En muy pocos meses, el
mapa de Europa
había experimentado unas transformaciones tan profundas como nadie
hubiera podido imaginar. Toda la fachada atlántica del continente estaba
controlada por el
Reich, desde el Cabo Norte hasta la
Península Ibérica. La España de Franco, ideológicamente afín a los
postulados de Berlín, aseguraba un cierre sin problemas del ángulo más
meridional. Los planes de Hitler de estrangular al Imperio Británico con
la ocupación del enclave de Gibraltar no se plasmaron en la realidad,
debido a complejas causas en las que las reticencias y exigencias de
Franco para entrar en la guerra pudieron haber pesado menos que el hecho
de que Alemania obtenía de Franco fundamentales materias primas y no
estaba interesada en desplegar aquí unas fuerzas que prefería encauzar
hacia el Este, campo de actuación previsto por toda la geopolítica nazi.
Mientras tanto, una
Gran Bretaña tomada por sorpresa
parecía amenazada por una inminente ocupación. Hitler tenía
perfectamente diseñados sus planes de agresión en la Operación León
Marino.
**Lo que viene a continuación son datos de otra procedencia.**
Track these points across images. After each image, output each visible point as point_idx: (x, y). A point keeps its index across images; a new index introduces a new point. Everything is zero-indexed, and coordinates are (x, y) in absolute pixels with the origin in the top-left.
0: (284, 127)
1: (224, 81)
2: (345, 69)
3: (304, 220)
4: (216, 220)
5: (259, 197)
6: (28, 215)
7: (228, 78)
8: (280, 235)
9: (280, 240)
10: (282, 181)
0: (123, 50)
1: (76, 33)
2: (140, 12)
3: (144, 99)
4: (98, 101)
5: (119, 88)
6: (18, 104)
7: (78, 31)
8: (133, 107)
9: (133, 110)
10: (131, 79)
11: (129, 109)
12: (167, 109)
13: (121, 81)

Pero era algo que el nuevo primer ministro,
Winston Churchill, rechazó rotundamente cuando clamó: "¡Lucharemos en las playas, lucharemos en los campos... Nunca nos rendiremos!".
Controlando
los países del Centro-Este del continente, se preparaba el gran momento
de la expansión del Reich hacia los espacios orientales. De momento
seguía en vigor el Pacto germano-soviético que sorprendió al mundo en
agosto de 1939 y que aseguraba evidentes beneficios a ambas partes. Por
él, Berlín vendía a Moscú los elementos de alta tecnología que la URSS
no producía y, como contrapartida, obtenía las materias primas que el
esfuerzo bélico consumía. Era un matrimonio de conveniencia
ideológicamente antinatural entre un nazismo y un comunismo enfrentados,
pero decididos a obtener de él las mayores ventajas. De momento, Stalin
se sentía seguro.
Mussolini, el inspirador de
Hitler ahora relegado a un papel secundario, aprovechaba de la forma más
oportunista las ventajas que el triunfante discípulo le aportaba.
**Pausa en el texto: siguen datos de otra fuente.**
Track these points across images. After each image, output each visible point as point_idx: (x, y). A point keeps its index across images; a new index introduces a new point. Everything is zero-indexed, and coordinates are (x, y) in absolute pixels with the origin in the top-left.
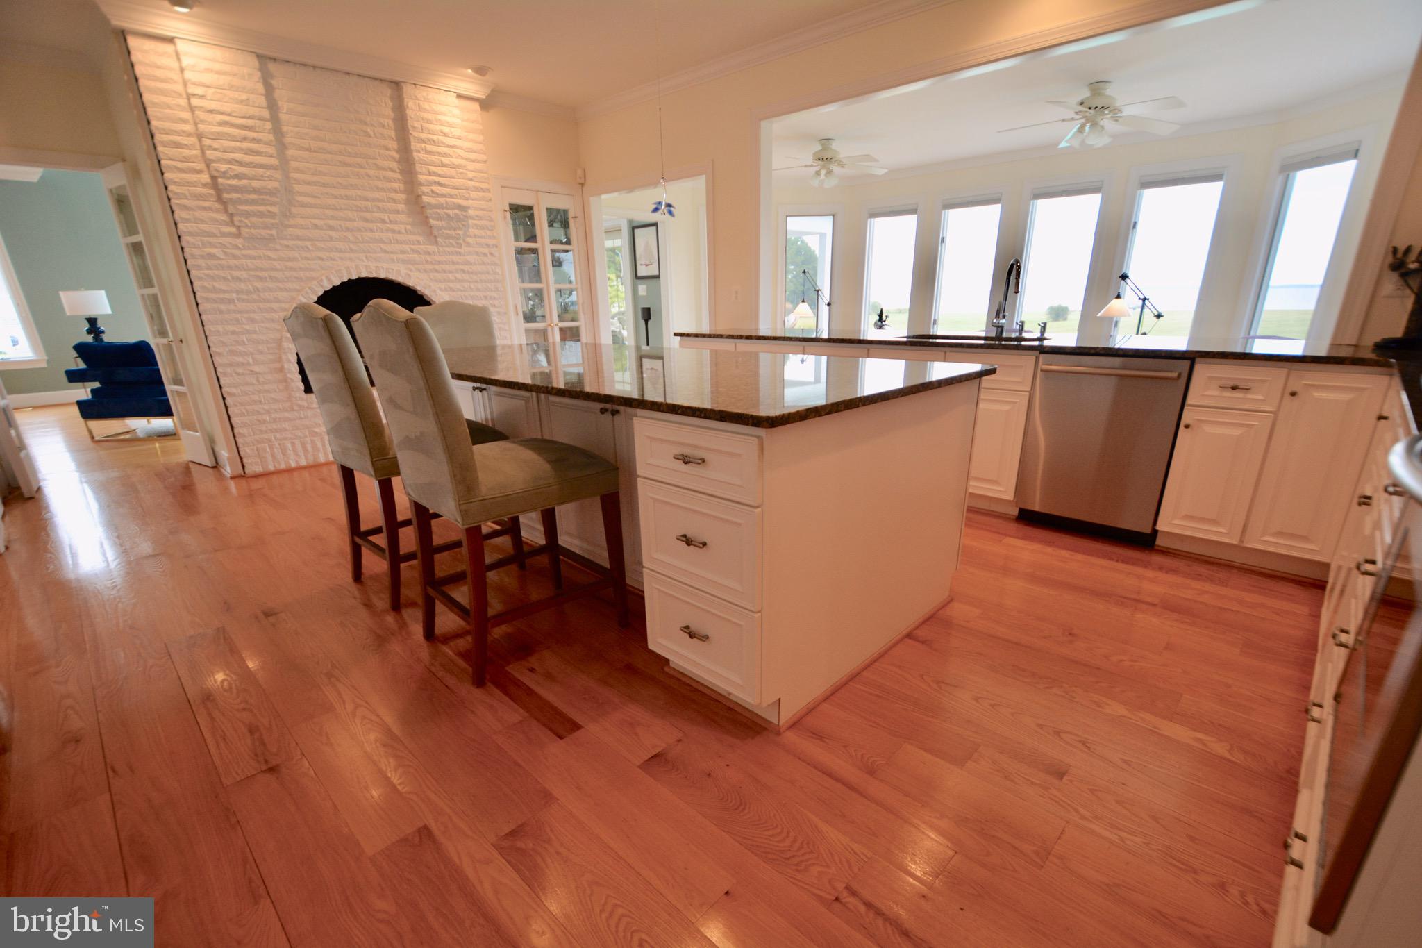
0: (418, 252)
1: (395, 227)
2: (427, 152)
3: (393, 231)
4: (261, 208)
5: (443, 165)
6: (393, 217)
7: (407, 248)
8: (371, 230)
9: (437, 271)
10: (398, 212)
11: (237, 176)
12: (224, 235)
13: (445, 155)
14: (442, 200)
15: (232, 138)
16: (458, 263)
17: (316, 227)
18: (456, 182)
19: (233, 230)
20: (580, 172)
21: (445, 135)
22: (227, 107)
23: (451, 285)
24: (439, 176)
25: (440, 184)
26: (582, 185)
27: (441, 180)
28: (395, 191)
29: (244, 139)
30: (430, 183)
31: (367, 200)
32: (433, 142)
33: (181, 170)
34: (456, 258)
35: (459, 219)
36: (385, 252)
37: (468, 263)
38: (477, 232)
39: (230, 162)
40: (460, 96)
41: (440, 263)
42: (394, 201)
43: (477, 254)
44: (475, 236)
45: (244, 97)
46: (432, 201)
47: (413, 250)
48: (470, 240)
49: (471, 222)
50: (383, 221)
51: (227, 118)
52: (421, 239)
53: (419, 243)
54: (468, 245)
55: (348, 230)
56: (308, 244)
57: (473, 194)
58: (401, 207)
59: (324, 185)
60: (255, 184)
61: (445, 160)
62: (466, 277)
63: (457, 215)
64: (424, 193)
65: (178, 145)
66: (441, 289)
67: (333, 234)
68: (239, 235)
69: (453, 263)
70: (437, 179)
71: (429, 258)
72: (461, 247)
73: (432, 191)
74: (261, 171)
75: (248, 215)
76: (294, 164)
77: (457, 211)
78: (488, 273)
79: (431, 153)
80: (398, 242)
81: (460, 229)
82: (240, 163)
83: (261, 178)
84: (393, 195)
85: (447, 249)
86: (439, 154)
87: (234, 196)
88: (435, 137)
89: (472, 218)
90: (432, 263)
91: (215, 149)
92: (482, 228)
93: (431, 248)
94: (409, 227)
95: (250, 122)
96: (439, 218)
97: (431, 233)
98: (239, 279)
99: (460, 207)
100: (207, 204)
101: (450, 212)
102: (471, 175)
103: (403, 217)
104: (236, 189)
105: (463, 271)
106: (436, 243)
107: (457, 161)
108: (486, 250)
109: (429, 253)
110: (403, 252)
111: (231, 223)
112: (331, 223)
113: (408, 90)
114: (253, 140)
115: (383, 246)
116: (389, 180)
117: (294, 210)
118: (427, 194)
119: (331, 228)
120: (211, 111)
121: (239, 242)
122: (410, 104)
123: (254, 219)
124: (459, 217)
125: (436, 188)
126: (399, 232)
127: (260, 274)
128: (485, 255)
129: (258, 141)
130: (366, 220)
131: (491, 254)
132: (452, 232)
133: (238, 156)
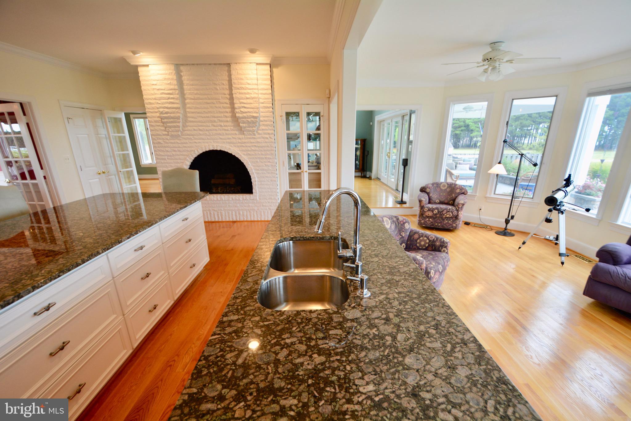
0: (235, 138)
1: (226, 128)
2: (240, 93)
3: (225, 130)
4: (175, 124)
5: (247, 98)
6: (225, 124)
7: (230, 137)
8: (216, 130)
9: (243, 147)
10: (227, 121)
11: (167, 113)
12: (164, 135)
13: (248, 93)
14: (245, 115)
15: (165, 99)
16: (253, 143)
17: (195, 130)
18: (252, 106)
19: (166, 133)
20: (327, 91)
21: (249, 84)
22: (163, 87)
23: (249, 152)
24: (245, 103)
25: (245, 107)
26: (329, 98)
27: (245, 105)
28: (227, 112)
29: (169, 98)
30: (240, 108)
31: (215, 117)
32: (243, 88)
33: (151, 112)
34: (252, 141)
35: (253, 122)
36: (221, 139)
37: (258, 142)
38: (263, 128)
39: (164, 108)
40: (257, 64)
41: (245, 143)
42: (226, 117)
43: (263, 138)
44: (263, 130)
45: (169, 82)
46: (240, 115)
47: (233, 138)
48: (260, 132)
49: (261, 123)
50: (221, 126)
51: (162, 91)
52: (237, 133)
53: (236, 134)
54: (259, 134)
55: (207, 130)
56: (191, 137)
57: (261, 110)
58: (229, 119)
59: (198, 113)
60: (172, 115)
61: (248, 96)
62: (257, 149)
63: (252, 120)
64: (237, 112)
65: (151, 103)
66: (244, 154)
67: (201, 132)
68: (168, 135)
69: (251, 143)
70: (243, 105)
71: (240, 141)
72: (255, 135)
73: (241, 111)
74: (174, 110)
75: (170, 127)
76: (188, 106)
77: (252, 119)
78: (268, 146)
79: (242, 93)
80: (227, 134)
81: (254, 127)
82: (167, 108)
83: (174, 113)
84: (226, 114)
85: (249, 136)
86: (245, 93)
87: (166, 120)
88: (243, 86)
89: (262, 121)
90: (241, 143)
91: (159, 104)
92: (267, 125)
93: (241, 136)
94: (232, 128)
95: (171, 92)
96: (244, 123)
97: (241, 130)
98: (167, 151)
99: (254, 117)
100: (158, 124)
101: (249, 120)
102: (261, 101)
103: (230, 124)
104: (166, 118)
105: (255, 146)
106: (244, 134)
107: (253, 96)
108: (267, 136)
109: (240, 139)
110: (229, 139)
111: (165, 131)
112: (201, 128)
113: (233, 66)
114: (172, 98)
115: (221, 137)
116: (224, 108)
117: (187, 124)
118: (238, 113)
119: (200, 130)
120: (158, 90)
121: (168, 137)
122: (233, 72)
123: (173, 129)
124: (254, 121)
125: (242, 110)
126: (228, 130)
127: (174, 149)
128: (267, 138)
130: (214, 126)
131: (270, 138)
132: (251, 129)
133: (166, 105)
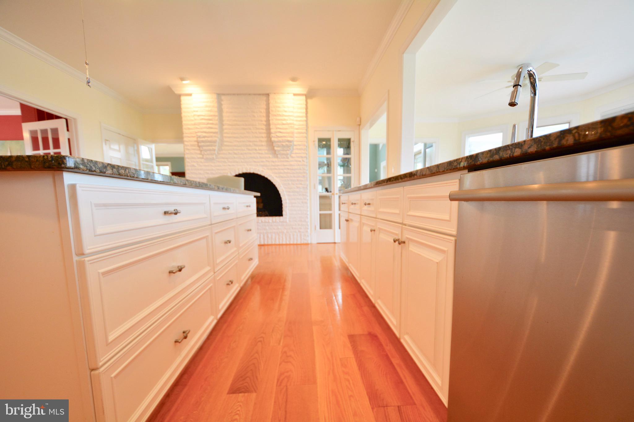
0: (269, 161)
1: (260, 152)
2: (277, 120)
3: (259, 153)
4: (211, 148)
5: (283, 124)
6: (260, 148)
7: (264, 160)
8: (250, 154)
9: (276, 169)
10: (262, 146)
11: (204, 137)
12: (198, 158)
13: (285, 120)
14: (280, 139)
15: (204, 124)
16: (286, 165)
17: (230, 153)
18: (288, 131)
19: (201, 156)
20: (358, 119)
21: (286, 111)
22: (203, 113)
23: (281, 175)
24: (280, 129)
25: (280, 132)
26: (360, 125)
27: (281, 131)
28: (263, 137)
29: (208, 124)
30: (276, 132)
31: (250, 141)
32: (280, 115)
33: (189, 137)
34: (285, 163)
35: (288, 146)
36: (255, 162)
37: (291, 165)
38: (297, 151)
39: (202, 132)
40: (295, 95)
41: (278, 165)
42: (261, 141)
43: (296, 161)
44: (296, 153)
45: (210, 109)
46: (276, 139)
47: (267, 161)
48: (293, 155)
49: (295, 147)
50: (256, 150)
51: (202, 117)
52: (271, 156)
53: (270, 158)
54: (292, 157)
55: (241, 154)
56: (226, 160)
57: (296, 135)
58: (264, 144)
59: (235, 137)
60: (209, 139)
61: (284, 122)
62: (289, 171)
63: (287, 145)
64: (273, 137)
65: (189, 129)
66: (276, 177)
67: (235, 156)
68: (203, 158)
69: (284, 165)
70: (279, 130)
71: (273, 164)
72: (288, 158)
73: (277, 136)
74: (212, 134)
75: (206, 150)
76: (225, 131)
77: (287, 143)
78: (300, 169)
79: (279, 120)
80: (261, 158)
81: (288, 150)
82: (205, 132)
83: (211, 137)
84: (262, 139)
85: (282, 160)
86: (282, 120)
87: (202, 144)
88: (280, 113)
89: (296, 145)
90: (274, 166)
91: (198, 129)
92: (300, 149)
93: (274, 160)
94: (266, 151)
95: (210, 118)
96: (278, 146)
97: (275, 153)
98: (200, 174)
99: (288, 141)
100: (194, 148)
101: (284, 144)
102: (297, 127)
103: (265, 148)
104: (203, 142)
105: (288, 169)
106: (277, 157)
107: (288, 122)
108: (300, 159)
109: (273, 162)
110: (262, 162)
111: (201, 154)
112: (235, 152)
113: (271, 96)
115: (255, 160)
116: (260, 133)
117: (223, 148)
118: (274, 137)
119: (235, 154)
120: (199, 116)
121: (203, 160)
122: (271, 101)
123: (208, 152)
124: (288, 145)
125: (279, 134)
126: (262, 154)
127: (207, 172)
128: (300, 161)
129: (212, 124)
130: (249, 150)
131: (303, 161)
132: (285, 152)
133: (205, 130)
Considerando la débil posición de Inglaterra, aprovechó para lanzarse
contra ella en sus posesiones del Norte de África y atacó en Etiopía.
Intentaba controlar
Egipto
-y el fundamental Canal de Suez-, Sudán y Somalia. La megalomanía del
italiano no cedía un ápice a la de su colega alemán y todo le parecía
posible. Los Balcanes se le presentaban ahora como zona de expansión
natural, iniciada el año anterior con la conquista de Albania.
Invadieron los italianos
Grecia el
28 de octubre, pero la dura resistencia del ejército heleno no tardó en
pararles. Mientras los británicos desembarcaban en Creta, Hitler se vio
obligado a remediar la situación y, el 6 de abril de 1941, lanzó su
ataque relámpago contra Yugoslavia, rápidamente ocupada y disgregada.
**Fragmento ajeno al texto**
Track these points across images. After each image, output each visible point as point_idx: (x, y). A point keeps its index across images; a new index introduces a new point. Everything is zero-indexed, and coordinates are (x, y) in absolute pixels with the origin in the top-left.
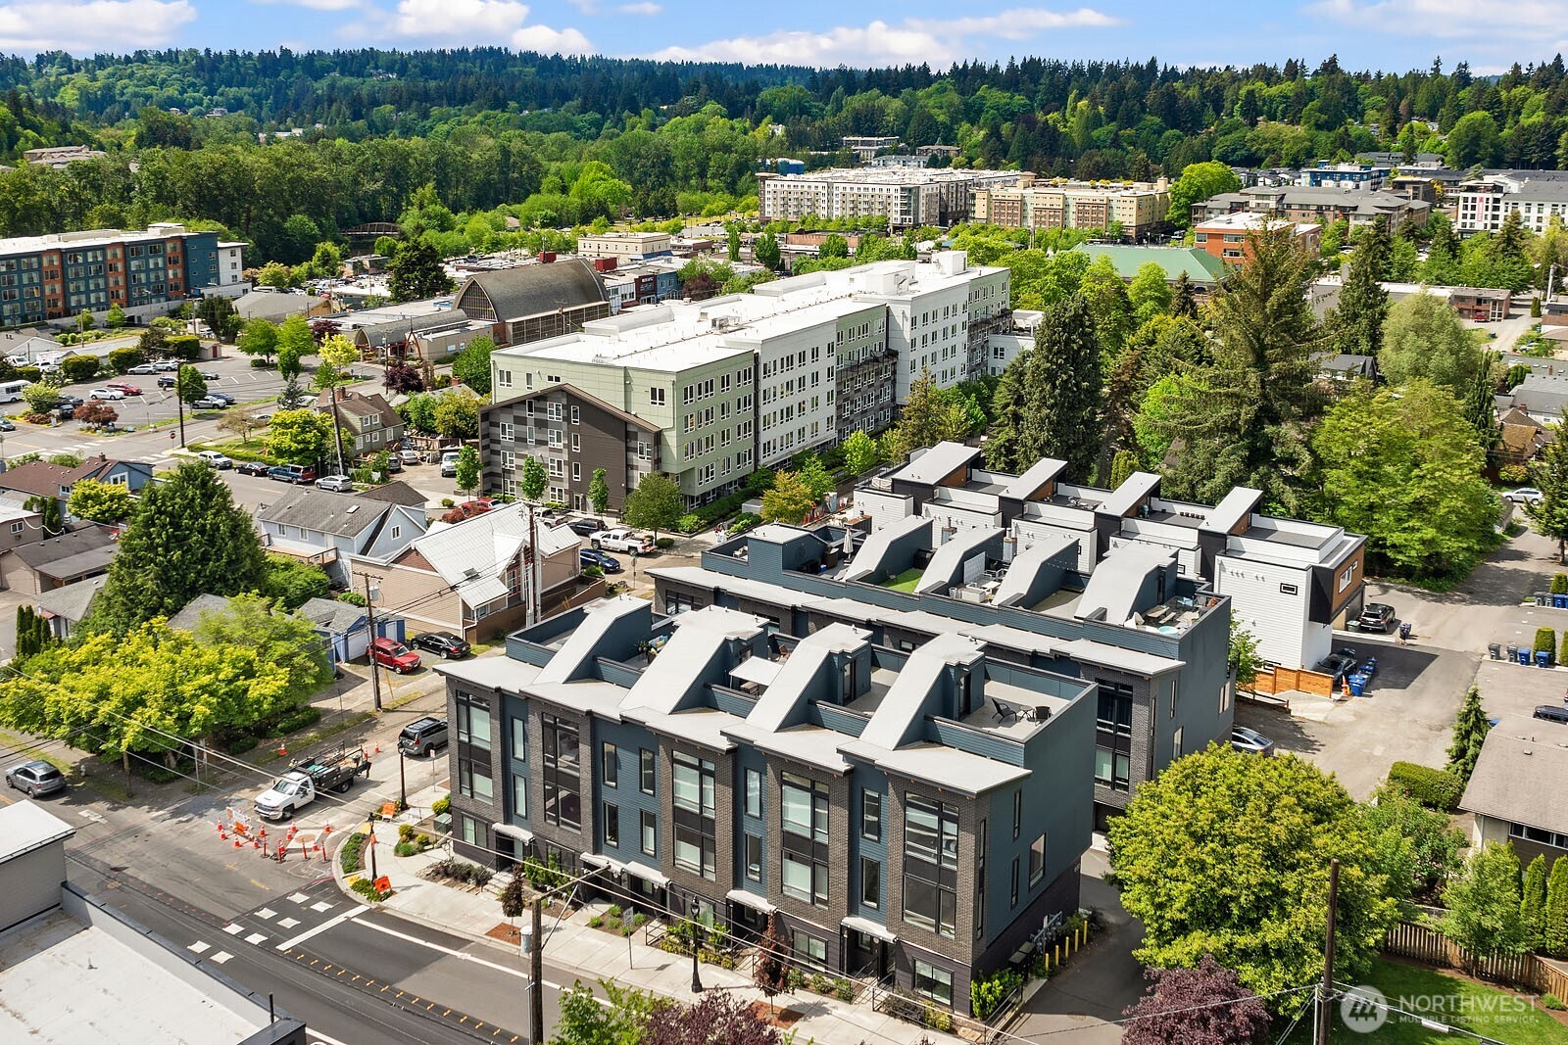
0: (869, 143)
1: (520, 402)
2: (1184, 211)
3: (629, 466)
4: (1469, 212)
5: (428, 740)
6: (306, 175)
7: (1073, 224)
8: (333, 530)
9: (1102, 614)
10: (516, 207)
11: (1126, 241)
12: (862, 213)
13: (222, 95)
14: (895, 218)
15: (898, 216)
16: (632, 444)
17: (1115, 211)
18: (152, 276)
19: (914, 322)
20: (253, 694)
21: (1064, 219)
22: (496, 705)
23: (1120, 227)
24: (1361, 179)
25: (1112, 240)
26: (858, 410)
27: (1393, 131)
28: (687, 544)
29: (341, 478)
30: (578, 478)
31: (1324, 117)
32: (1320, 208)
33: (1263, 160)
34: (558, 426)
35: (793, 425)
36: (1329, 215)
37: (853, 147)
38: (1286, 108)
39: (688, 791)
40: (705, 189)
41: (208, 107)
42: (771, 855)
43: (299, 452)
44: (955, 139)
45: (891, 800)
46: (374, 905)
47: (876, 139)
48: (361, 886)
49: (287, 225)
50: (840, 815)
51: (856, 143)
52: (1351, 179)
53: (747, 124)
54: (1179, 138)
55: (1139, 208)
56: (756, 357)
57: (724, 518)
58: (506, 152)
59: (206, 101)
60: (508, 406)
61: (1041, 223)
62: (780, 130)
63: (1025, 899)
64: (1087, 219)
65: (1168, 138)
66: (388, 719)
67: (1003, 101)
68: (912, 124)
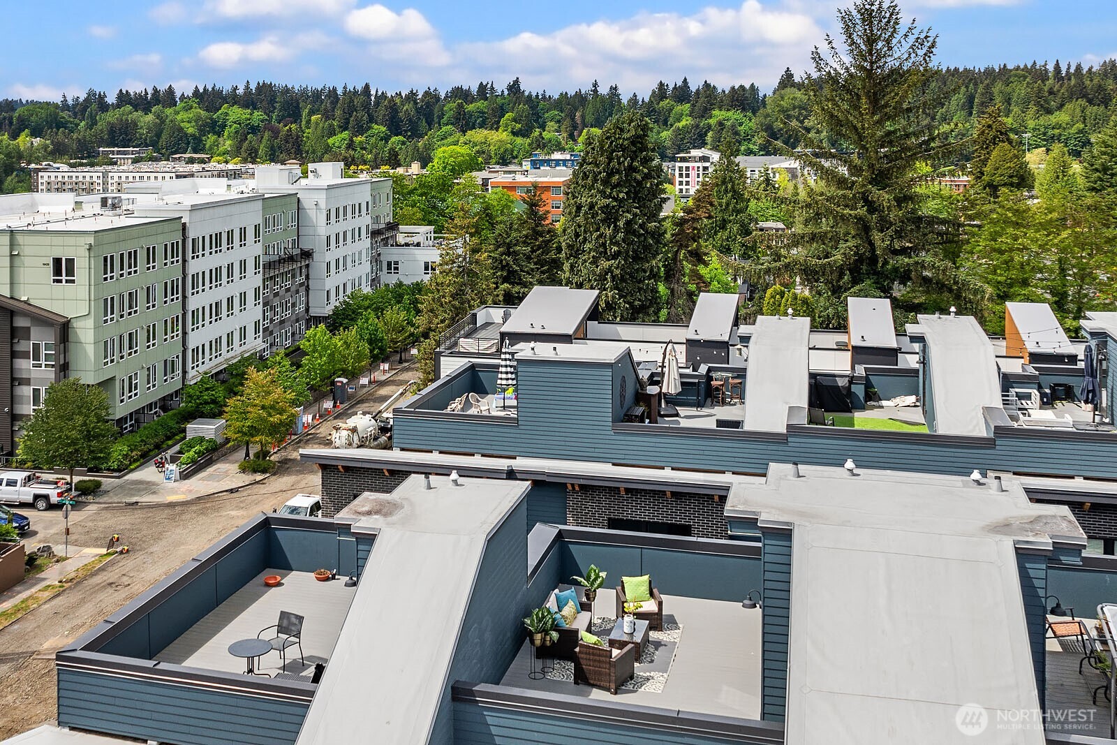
0: (125, 153)
3: (16, 380)
4: (684, 179)
16: (21, 346)
27: (572, 137)
31: (519, 125)
37: (111, 156)
47: (131, 149)
51: (113, 153)
53: (6, 137)
56: (184, 228)
57: (164, 445)
62: (38, 142)
67: (244, 117)
68: (164, 137)
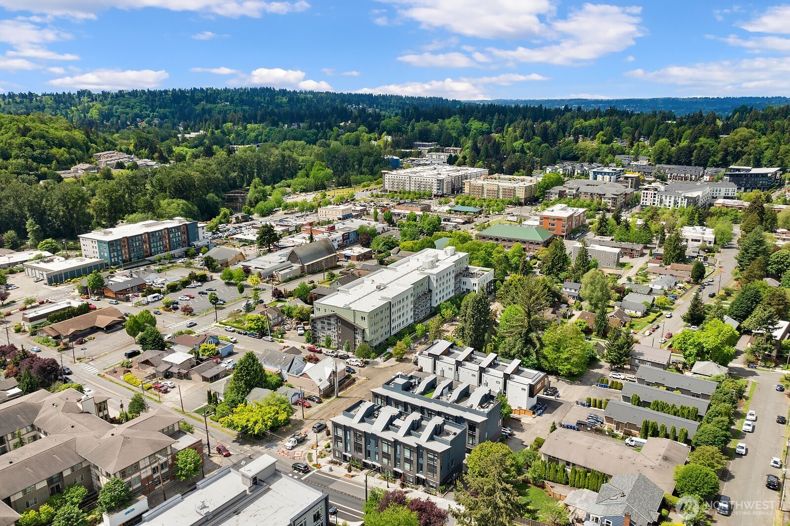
0: (425, 146)
1: (323, 317)
2: (542, 193)
3: (355, 338)
4: (645, 198)
5: (319, 428)
6: (212, 176)
7: (501, 197)
8: (280, 364)
9: (472, 406)
10: (289, 181)
11: (521, 204)
12: (423, 189)
13: (157, 112)
14: (435, 191)
15: (436, 190)
16: (356, 332)
17: (517, 192)
18: (177, 239)
19: (437, 280)
20: (279, 419)
21: (498, 194)
22: (343, 429)
23: (518, 199)
24: (612, 175)
25: (515, 205)
26: (420, 311)
27: (632, 145)
28: (372, 362)
29: (270, 337)
30: (340, 340)
31: (605, 138)
32: (591, 194)
33: (579, 158)
34: (334, 325)
35: (400, 321)
36: (595, 197)
37: (419, 147)
38: (592, 131)
39: (385, 449)
40: (362, 173)
41: (152, 118)
42: (402, 462)
43: (257, 329)
44: (459, 143)
45: (425, 453)
46: (318, 470)
47: (428, 144)
48: (314, 465)
49: (207, 198)
50: (415, 455)
51: (420, 145)
52: (608, 175)
53: (376, 136)
54: (547, 147)
55: (526, 191)
56: (390, 303)
57: (382, 353)
58: (283, 156)
59: (151, 115)
60: (319, 318)
61: (489, 196)
62: (389, 138)
63: (450, 470)
64: (506, 195)
65: (543, 147)
66: (307, 422)
67: (479, 126)
68: (442, 137)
Una vez más, se tuvo que retrasar la gran operación de invasión de la
URSS,
Barbarroja, pieza básica de toda la política
expansiva del Reich. La ocupación de Grecia era el siguiente paso y, el
27 abril, como verdadero símbolo de los tiempos que corrían, la bandera
con la esvástica ondeaba sobre la Acrópolis de Atenas.